Assignment: From the data below, please reproduce exactly everything from the line that contains "16.0 - 16.9" down to the line that contains "10.0 - 10.9", with both ends included.

Source records:

-----

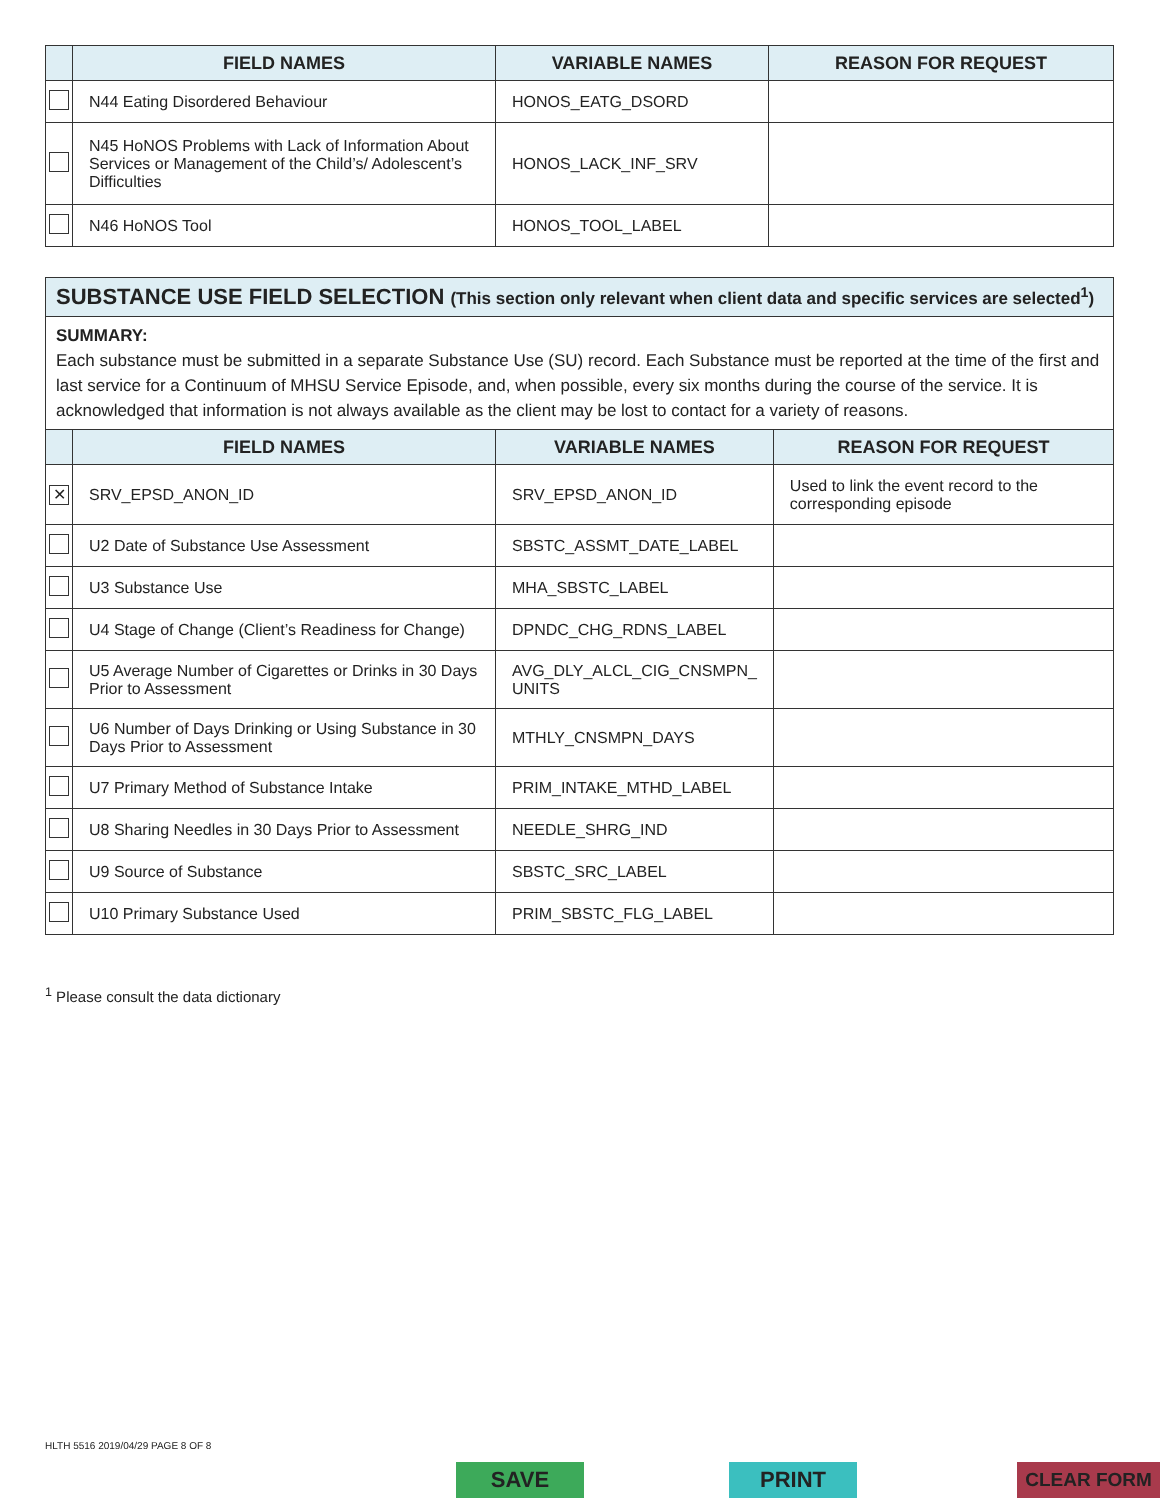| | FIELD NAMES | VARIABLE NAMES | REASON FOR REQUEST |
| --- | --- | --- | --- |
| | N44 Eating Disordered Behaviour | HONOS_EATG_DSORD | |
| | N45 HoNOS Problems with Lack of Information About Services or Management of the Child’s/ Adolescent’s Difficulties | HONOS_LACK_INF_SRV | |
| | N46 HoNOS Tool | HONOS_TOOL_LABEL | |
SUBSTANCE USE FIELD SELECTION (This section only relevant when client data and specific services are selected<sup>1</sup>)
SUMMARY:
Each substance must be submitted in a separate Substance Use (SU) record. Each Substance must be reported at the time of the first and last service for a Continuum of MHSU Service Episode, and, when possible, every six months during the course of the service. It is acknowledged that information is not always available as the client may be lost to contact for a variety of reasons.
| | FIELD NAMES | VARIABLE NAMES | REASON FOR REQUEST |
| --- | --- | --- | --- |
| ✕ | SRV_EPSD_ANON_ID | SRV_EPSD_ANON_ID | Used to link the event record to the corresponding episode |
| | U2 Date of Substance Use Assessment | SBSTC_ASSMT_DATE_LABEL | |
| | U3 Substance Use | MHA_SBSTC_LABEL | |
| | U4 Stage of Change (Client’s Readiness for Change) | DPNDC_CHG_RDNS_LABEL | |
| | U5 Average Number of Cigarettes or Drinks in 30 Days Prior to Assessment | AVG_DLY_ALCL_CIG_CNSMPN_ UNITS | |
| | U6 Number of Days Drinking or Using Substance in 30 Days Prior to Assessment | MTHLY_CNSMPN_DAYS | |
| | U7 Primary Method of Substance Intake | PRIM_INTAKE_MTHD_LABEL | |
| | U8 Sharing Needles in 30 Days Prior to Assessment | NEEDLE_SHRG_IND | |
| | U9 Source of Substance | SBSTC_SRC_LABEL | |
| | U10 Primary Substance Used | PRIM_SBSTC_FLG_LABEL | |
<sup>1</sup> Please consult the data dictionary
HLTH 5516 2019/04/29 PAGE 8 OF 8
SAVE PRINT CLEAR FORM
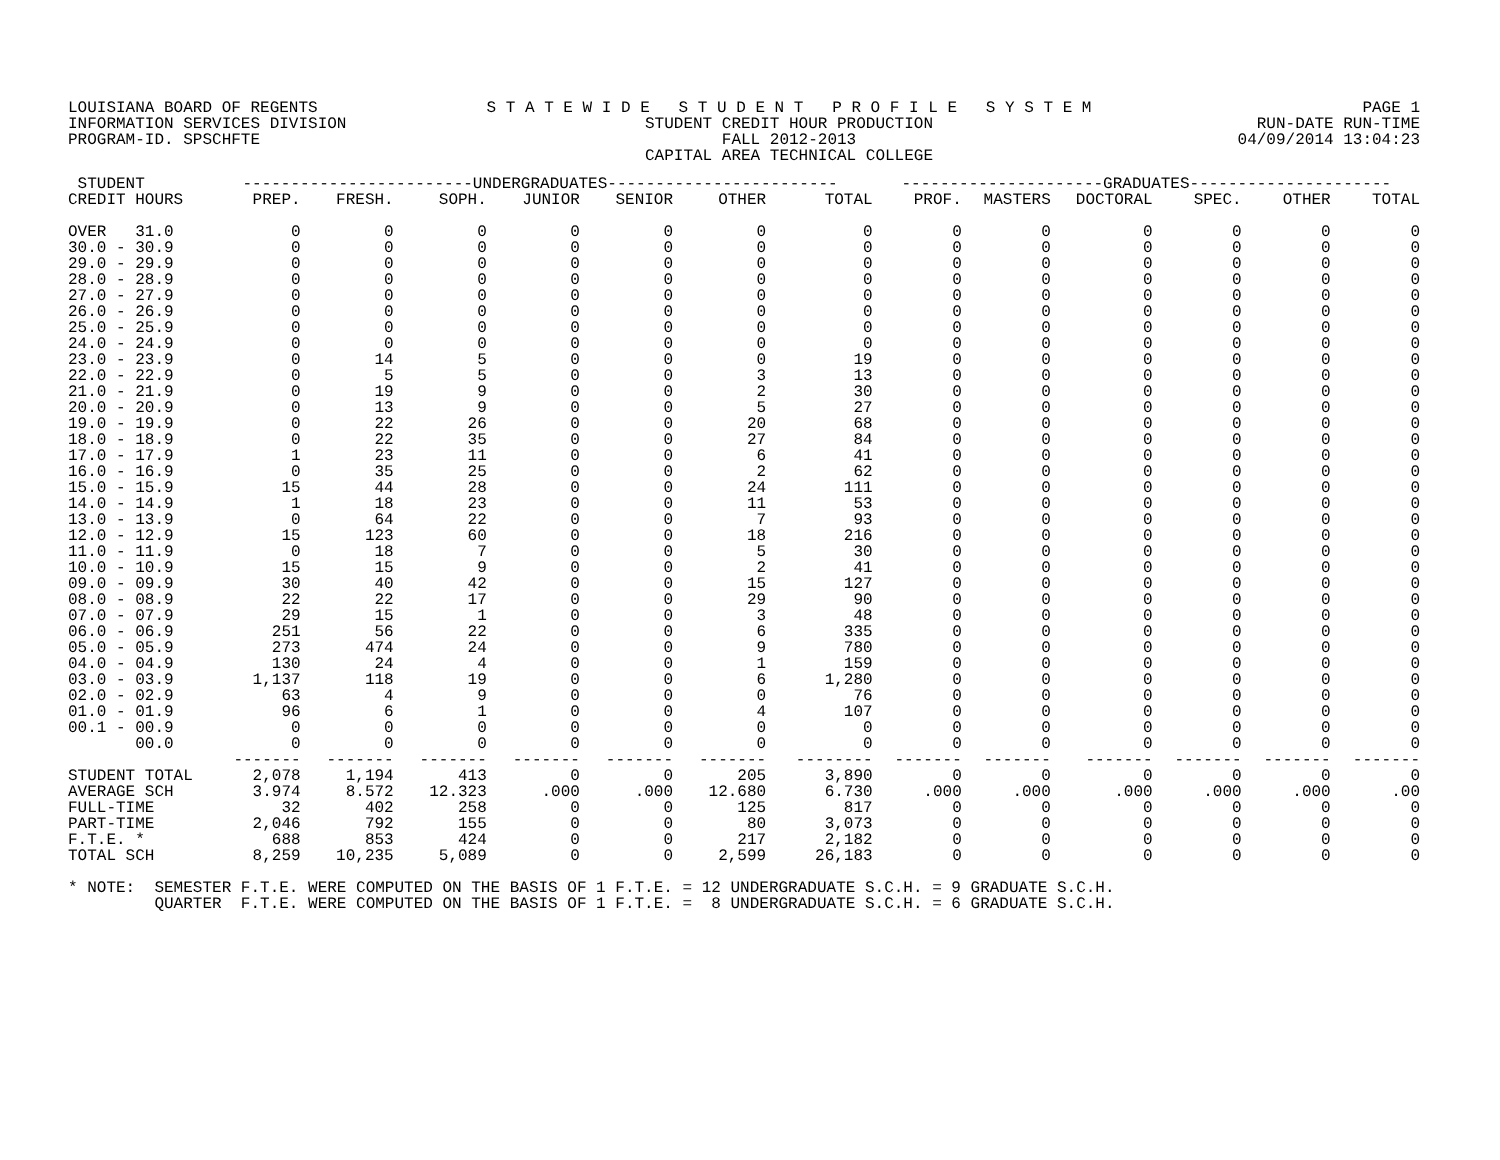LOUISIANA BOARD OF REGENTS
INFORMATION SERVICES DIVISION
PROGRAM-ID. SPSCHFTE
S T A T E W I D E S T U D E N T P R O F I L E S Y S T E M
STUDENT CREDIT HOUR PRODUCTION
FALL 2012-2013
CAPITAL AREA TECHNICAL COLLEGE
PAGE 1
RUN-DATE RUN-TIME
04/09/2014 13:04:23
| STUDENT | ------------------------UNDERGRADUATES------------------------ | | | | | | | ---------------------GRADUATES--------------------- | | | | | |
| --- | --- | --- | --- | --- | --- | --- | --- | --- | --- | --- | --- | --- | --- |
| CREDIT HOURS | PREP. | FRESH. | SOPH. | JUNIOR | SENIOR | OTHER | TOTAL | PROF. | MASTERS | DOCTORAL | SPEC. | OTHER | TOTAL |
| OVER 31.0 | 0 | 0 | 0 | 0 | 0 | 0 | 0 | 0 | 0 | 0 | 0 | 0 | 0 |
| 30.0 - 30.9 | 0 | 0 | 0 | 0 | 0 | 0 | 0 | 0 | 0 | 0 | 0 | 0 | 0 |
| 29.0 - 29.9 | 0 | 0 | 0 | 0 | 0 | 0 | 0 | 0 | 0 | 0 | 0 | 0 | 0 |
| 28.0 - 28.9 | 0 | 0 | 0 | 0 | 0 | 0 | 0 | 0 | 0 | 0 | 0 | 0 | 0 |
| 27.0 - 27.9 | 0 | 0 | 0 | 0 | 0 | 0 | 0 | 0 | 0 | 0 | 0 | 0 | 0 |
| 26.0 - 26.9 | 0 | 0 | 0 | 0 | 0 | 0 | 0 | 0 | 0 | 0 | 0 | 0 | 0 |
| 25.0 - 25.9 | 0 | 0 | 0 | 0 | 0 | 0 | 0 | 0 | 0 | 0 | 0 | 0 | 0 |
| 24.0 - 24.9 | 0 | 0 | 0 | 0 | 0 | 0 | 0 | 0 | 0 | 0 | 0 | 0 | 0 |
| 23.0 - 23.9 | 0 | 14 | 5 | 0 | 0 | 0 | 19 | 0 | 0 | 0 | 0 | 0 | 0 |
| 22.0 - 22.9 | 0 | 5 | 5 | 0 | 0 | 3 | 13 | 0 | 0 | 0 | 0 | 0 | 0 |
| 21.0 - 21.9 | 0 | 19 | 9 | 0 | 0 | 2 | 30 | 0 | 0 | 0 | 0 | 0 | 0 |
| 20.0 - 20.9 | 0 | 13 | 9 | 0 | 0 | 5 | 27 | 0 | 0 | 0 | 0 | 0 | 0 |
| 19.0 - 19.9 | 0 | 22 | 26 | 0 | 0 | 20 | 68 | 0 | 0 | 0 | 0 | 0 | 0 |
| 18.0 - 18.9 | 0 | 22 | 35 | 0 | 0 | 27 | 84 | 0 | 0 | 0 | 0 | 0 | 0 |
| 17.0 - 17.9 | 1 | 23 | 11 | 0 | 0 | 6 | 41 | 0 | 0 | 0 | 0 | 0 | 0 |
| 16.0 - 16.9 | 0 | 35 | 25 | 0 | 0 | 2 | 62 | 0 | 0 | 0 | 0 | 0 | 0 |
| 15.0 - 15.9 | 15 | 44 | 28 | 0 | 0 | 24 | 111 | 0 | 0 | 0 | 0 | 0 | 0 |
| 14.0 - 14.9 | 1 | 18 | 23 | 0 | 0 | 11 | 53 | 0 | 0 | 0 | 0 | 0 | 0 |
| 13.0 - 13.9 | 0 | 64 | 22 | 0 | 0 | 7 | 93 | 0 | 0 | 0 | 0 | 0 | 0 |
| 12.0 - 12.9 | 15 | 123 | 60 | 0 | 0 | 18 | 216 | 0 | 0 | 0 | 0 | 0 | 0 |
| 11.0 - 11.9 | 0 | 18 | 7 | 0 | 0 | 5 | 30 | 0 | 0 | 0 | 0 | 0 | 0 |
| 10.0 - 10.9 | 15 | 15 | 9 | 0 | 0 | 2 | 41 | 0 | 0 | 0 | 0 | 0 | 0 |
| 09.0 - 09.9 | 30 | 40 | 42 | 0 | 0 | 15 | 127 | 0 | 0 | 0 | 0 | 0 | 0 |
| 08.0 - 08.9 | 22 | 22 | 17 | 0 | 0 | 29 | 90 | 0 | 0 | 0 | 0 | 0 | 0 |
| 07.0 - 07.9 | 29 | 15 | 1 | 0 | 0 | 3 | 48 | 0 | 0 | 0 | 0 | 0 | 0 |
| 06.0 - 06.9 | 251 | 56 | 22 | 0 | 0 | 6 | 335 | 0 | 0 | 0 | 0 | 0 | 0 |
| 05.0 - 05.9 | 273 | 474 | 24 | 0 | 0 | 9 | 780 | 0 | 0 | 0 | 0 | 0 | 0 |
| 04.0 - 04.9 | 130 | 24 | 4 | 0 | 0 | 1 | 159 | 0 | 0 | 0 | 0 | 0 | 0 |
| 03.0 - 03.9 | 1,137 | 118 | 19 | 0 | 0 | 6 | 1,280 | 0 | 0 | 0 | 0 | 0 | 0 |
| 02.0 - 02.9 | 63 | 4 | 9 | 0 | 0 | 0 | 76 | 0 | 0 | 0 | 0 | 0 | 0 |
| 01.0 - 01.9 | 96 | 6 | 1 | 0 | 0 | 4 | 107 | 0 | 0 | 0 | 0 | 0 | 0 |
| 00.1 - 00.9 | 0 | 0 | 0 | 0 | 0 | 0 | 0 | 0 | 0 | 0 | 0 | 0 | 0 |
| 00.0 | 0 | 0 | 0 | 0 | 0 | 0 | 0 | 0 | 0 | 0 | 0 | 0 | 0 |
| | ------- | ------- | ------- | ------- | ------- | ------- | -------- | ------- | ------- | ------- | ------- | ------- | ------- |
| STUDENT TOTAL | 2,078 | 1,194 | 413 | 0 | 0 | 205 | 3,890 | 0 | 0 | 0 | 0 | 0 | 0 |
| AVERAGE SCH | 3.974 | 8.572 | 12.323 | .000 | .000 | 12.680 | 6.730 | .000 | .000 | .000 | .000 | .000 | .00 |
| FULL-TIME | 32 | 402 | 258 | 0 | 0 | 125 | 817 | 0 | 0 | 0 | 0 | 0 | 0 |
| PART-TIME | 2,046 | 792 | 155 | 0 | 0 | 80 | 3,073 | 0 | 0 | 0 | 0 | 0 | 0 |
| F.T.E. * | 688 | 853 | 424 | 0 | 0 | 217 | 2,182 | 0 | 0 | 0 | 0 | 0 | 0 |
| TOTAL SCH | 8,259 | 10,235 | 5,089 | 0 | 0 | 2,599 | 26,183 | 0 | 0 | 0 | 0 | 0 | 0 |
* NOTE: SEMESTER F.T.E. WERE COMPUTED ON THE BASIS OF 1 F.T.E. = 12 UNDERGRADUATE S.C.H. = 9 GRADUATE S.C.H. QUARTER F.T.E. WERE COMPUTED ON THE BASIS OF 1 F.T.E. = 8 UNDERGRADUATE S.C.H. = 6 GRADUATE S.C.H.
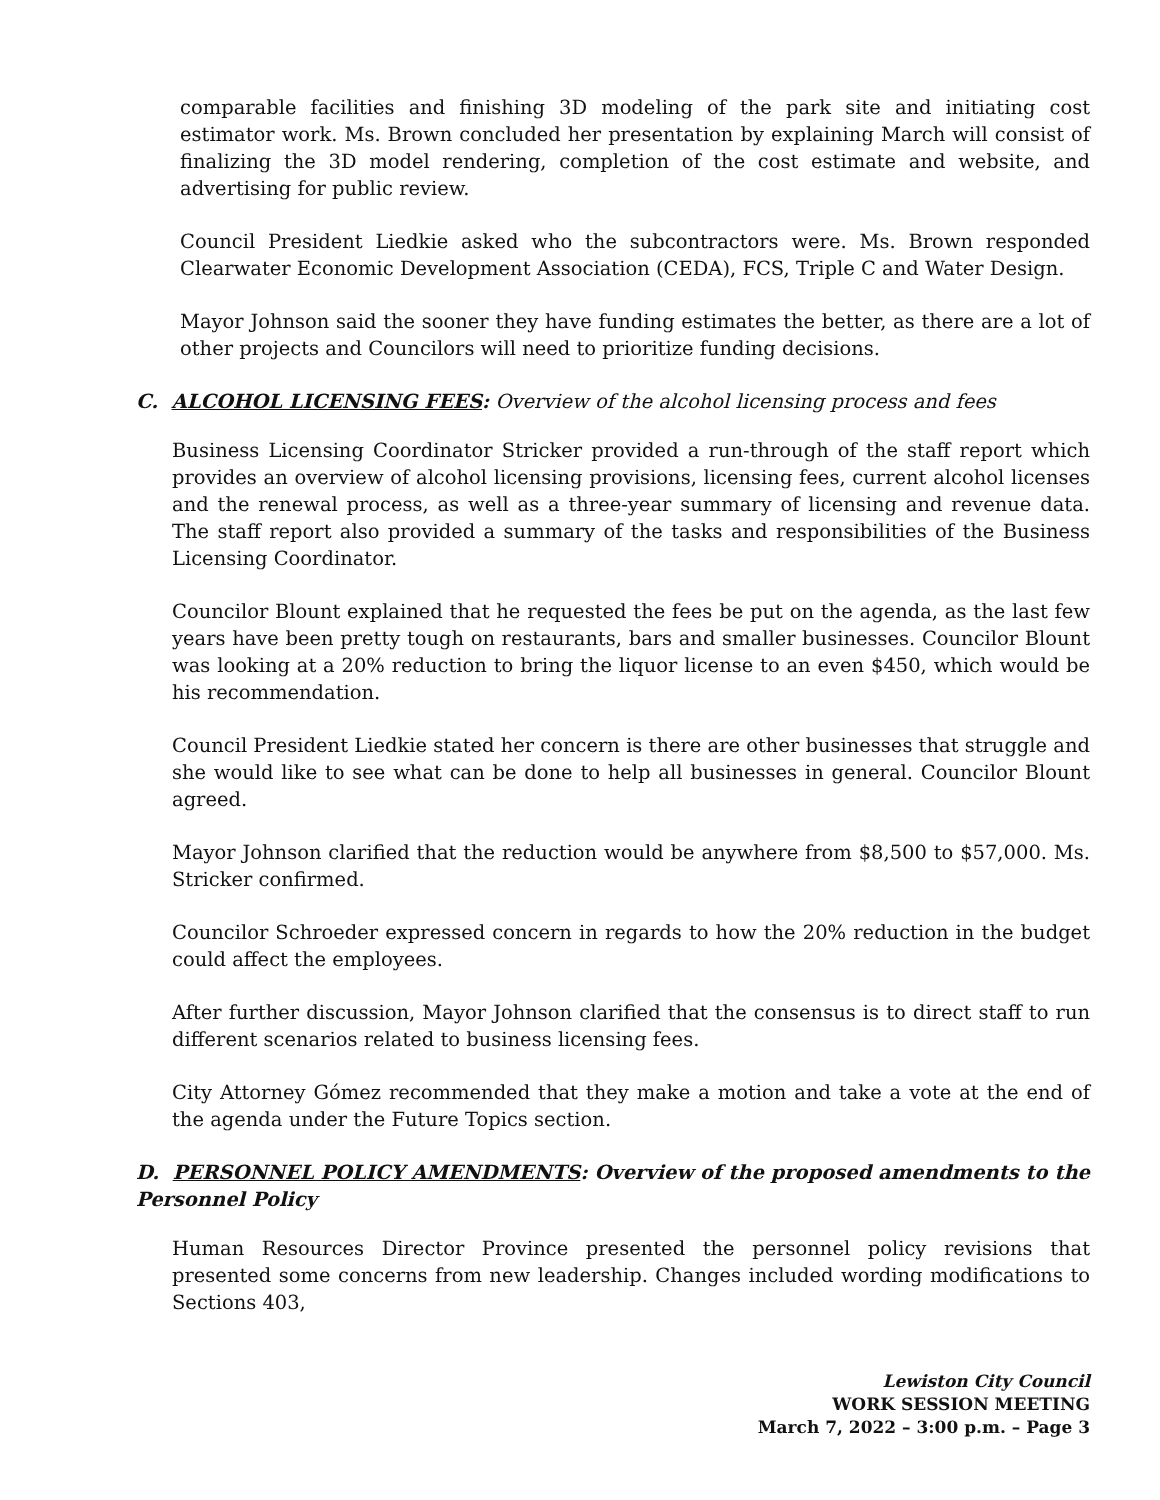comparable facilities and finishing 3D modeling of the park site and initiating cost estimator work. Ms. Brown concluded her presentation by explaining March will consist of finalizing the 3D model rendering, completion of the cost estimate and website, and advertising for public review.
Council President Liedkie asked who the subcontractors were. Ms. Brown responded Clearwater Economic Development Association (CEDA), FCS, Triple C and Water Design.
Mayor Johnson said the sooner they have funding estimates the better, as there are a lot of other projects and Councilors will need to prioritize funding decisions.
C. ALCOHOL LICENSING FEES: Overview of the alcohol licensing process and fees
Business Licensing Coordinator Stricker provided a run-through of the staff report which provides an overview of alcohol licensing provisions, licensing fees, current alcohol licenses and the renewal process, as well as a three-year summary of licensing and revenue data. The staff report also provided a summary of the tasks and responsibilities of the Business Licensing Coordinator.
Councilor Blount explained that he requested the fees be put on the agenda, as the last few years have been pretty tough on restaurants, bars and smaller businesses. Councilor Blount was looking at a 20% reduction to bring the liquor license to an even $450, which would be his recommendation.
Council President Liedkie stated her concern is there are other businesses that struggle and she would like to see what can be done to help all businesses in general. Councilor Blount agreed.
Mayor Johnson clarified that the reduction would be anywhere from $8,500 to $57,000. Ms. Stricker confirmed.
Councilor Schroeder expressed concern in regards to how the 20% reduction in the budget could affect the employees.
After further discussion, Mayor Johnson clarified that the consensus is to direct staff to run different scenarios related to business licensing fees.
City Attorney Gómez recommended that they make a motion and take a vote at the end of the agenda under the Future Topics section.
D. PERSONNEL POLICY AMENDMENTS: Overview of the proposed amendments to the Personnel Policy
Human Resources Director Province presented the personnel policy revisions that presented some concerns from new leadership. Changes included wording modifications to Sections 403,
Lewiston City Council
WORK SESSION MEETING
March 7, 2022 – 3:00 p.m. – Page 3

-----

Finished exercise:
| 16.0 - 16.9 | 0 | 35 | 25 | 0 | 0 | 2 | 62 | 0 | 0 | 0 | 0 | 0 | 0 |
| 15.0 - 15.9 | 15 | 44 | 28 | 0 | 0 | 24 | 111 | 0 | 0 | 0 | 0 | 0 | 0 |
| 14.0 - 14.9 | 1 | 18 | 23 | 0 | 0 | 11 | 53 | 0 | 0 | 0 | 0 | 0 | 0 |
| 13.0 - 13.9 | 0 | 64 | 22 | 0 | 0 | 7 | 93 | 0 | 0 | 0 | 0 | 0 | 0 |
| 12.0 - 12.9 | 15 | 123 | 60 | 0 | 0 | 18 | 216 | 0 | 0 | 0 | 0 | 0 | 0 |
| 11.0 - 11.9 | 0 | 18 | 7 | 0 | 0 | 5 | 30 | 0 | 0 | 0 | 0 | 0 | 0 |
| 10.0 - 10.9 | 15 | 15 | 9 | 0 | 0 | 2 | 41 | 0 | 0 | 0 | 0 | 0 | 0 |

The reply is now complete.